Screenshot and code edit data
....

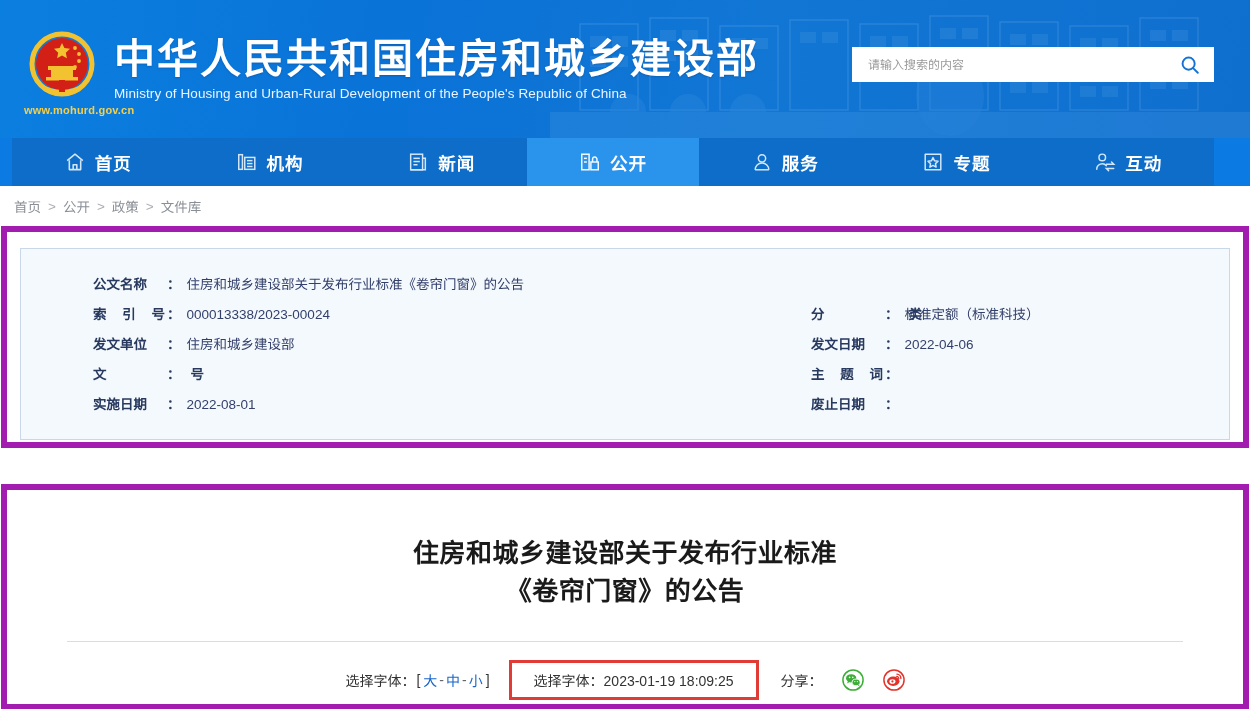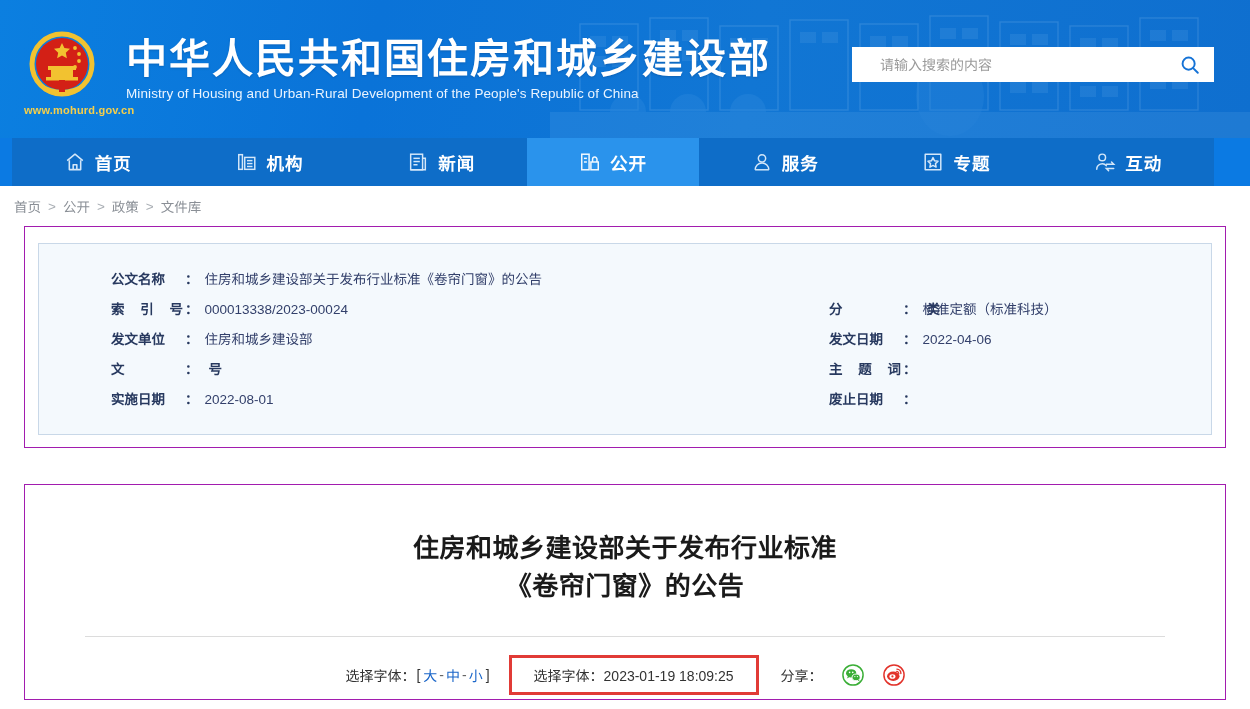"中华人民共和国住房和城乡建设部" .brand-text { margin-left: 28px -> 16px }
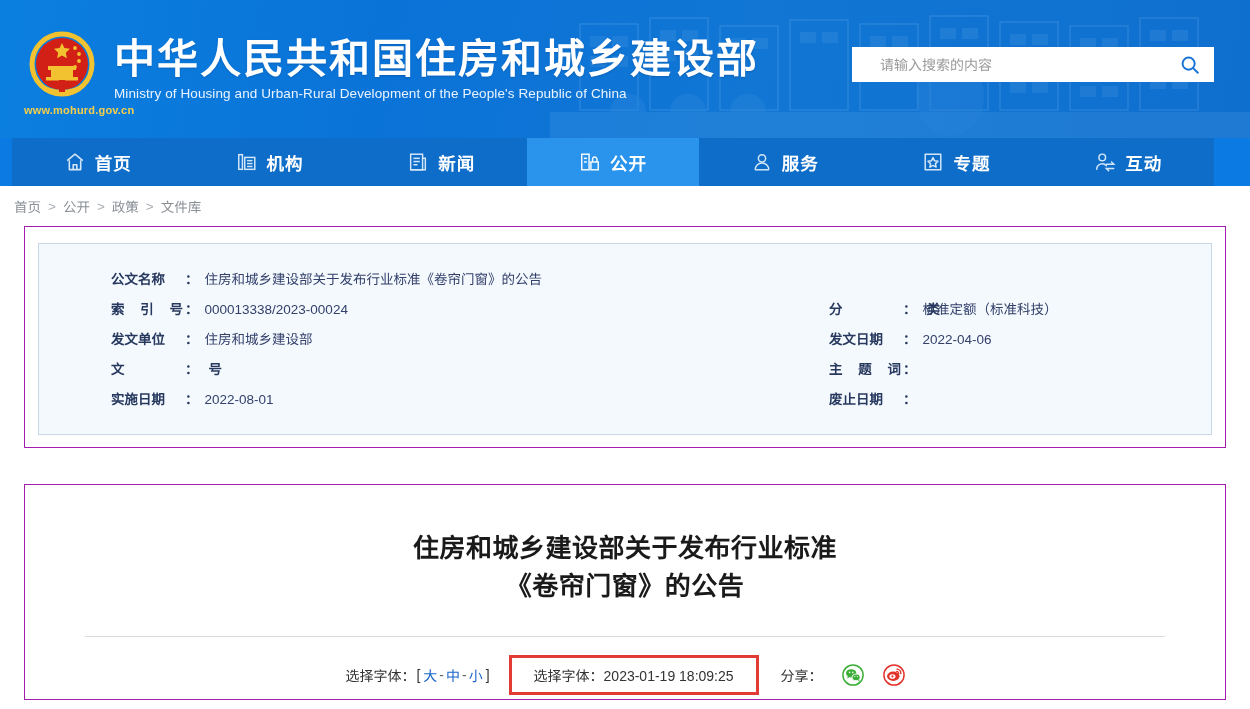"请输入搜索的内容" .search-input { font-size: 14px -> 12px; padding-left: 28px -> 16px }
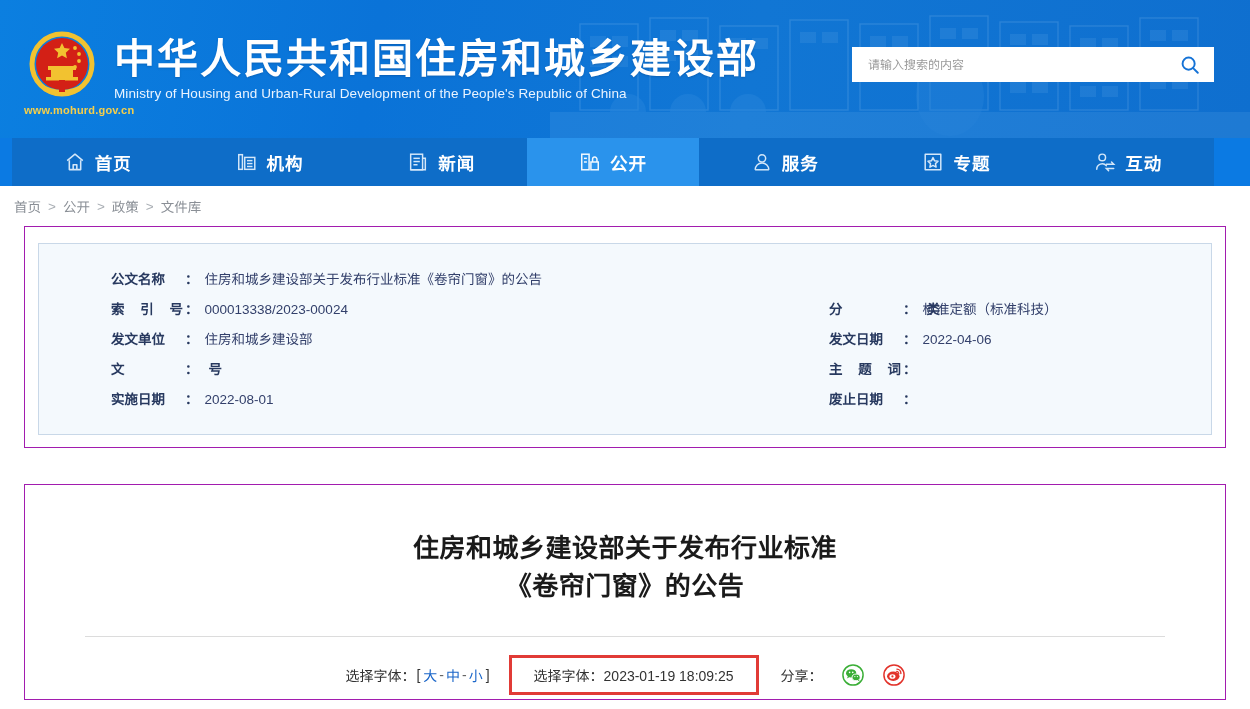"公文名称" .card { border: 1px solid #a21caf -> 6px solid #a21caf; margin: 0 24px -> 0 1px }
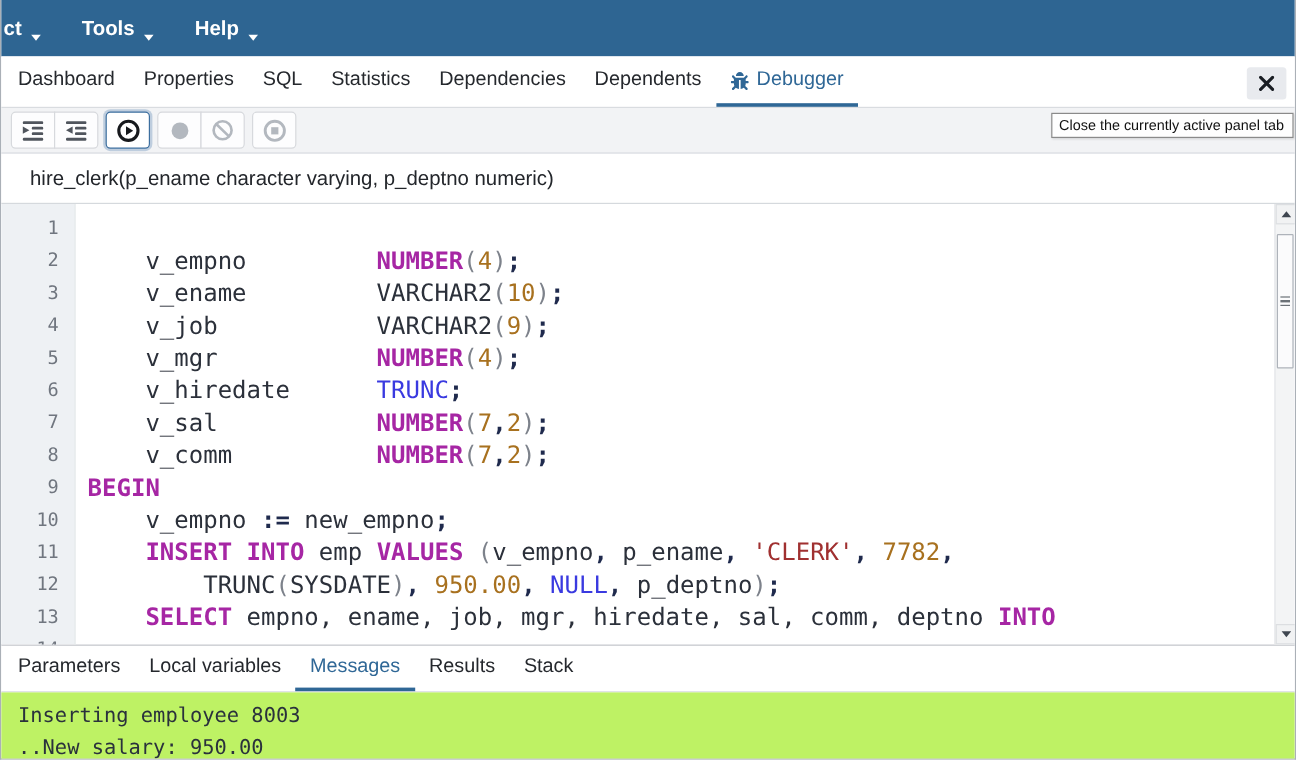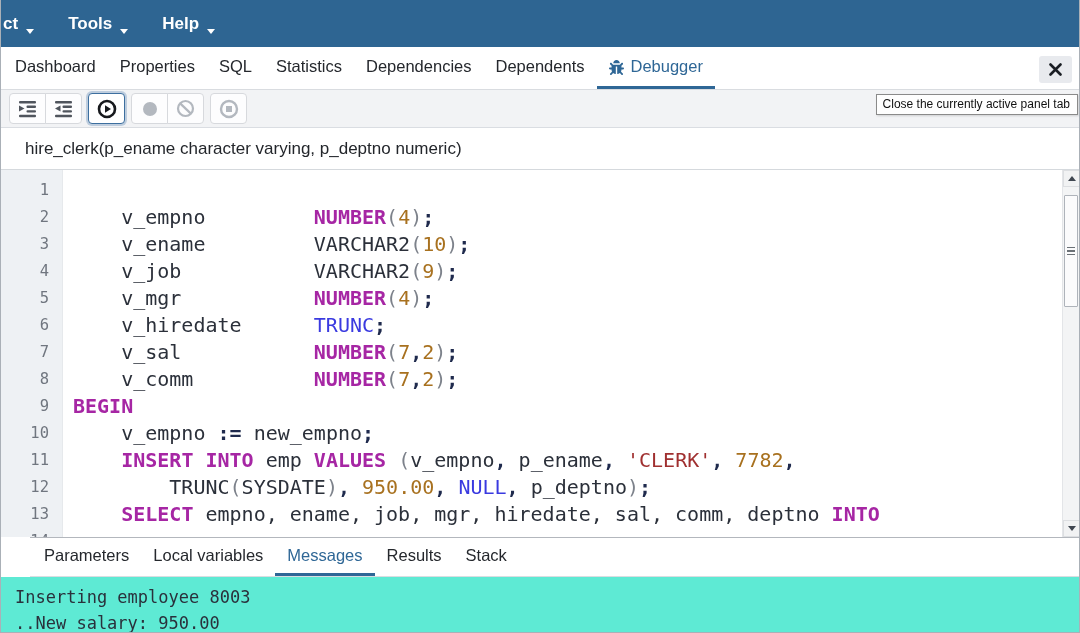"Parameters" .bottom-tabbar { margin-left: 29px -> none }
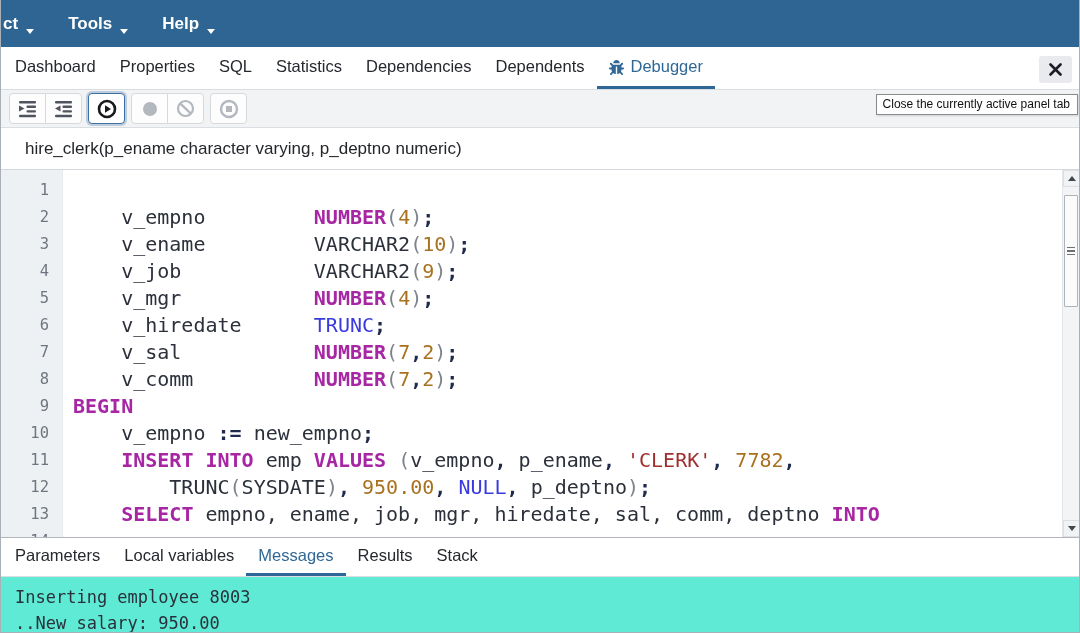"Inserting employee 8003" .messages { background: #5eead4 -> #bef264 }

....

What the task asks
Give back the entries verbatim. Do not include any picture.

Result of this task
"中华人民共和国住房和城乡建设部" .brand-text { margin-left: 28px -> 16px }
"请输入搜索的内容" .search-input { font-size: 14px -> 12px; padding-left: 28px -> 16px }
"公文名称" .card { border: 1px solid #a21caf -> 6px solid #a21caf; margin: 0 24px -> 0 1px }
"Parameters" .bottom-tabbar { margin-left: 29px -> none }
"Inserting employee 8003" .messages { background: #5eead4 -> #bef264 }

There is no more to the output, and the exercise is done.